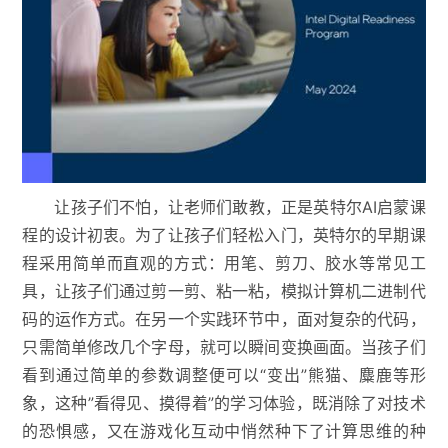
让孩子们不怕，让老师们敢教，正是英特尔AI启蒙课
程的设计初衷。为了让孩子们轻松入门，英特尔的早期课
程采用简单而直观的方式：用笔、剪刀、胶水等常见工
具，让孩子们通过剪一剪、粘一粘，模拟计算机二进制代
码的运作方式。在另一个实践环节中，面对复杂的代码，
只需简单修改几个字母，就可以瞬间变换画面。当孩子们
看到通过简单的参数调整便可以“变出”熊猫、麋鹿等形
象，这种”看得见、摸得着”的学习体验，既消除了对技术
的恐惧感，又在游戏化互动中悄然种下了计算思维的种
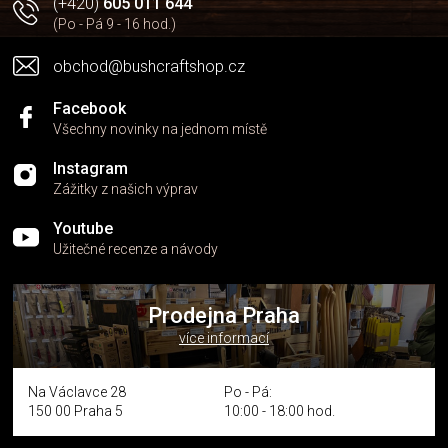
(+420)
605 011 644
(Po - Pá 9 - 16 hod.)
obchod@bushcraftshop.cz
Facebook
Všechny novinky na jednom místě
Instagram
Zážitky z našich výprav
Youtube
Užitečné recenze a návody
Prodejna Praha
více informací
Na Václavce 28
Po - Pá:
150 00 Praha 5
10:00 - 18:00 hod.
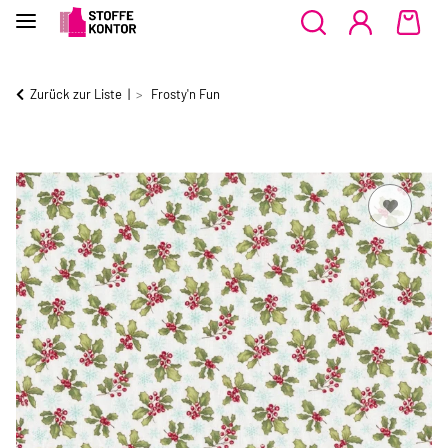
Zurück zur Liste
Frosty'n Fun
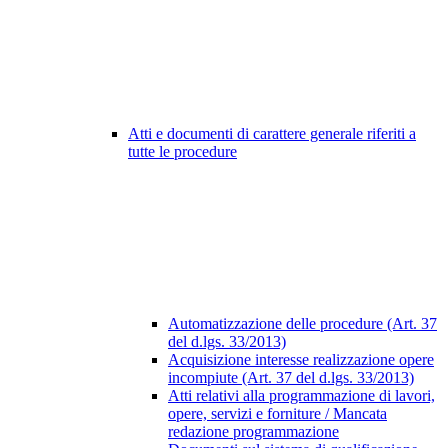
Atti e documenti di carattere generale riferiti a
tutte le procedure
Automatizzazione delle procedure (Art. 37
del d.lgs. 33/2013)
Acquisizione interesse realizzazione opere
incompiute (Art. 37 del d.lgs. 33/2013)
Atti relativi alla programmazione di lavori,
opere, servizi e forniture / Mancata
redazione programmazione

──────────────────────────────

* [WHAT YOU WILL DO] Copy only what runs above from the line containing "Užitečné recenze a návody" through the line containing "incompiute (Art. 37 del d.lgs. 33/2013)", exactly. Leave out the pictures.

* [YOUR RESPONSE]
Užitečné recenze a návody
Prodejna Praha
více informací
Na Václavce 28
Po - Pá:
150 00 Praha 5
10:00 - 18:00 hod.
Zurück zur Liste
Frosty'n Fun
Atti e documenti di carattere generale riferiti a
tutte le procedure
Automatizzazione delle procedure (Art. 37
del d.lgs. 33/2013)
Acquisizione interesse realizzazione opere
incompiute (Art. 37 del d.lgs. 33/2013)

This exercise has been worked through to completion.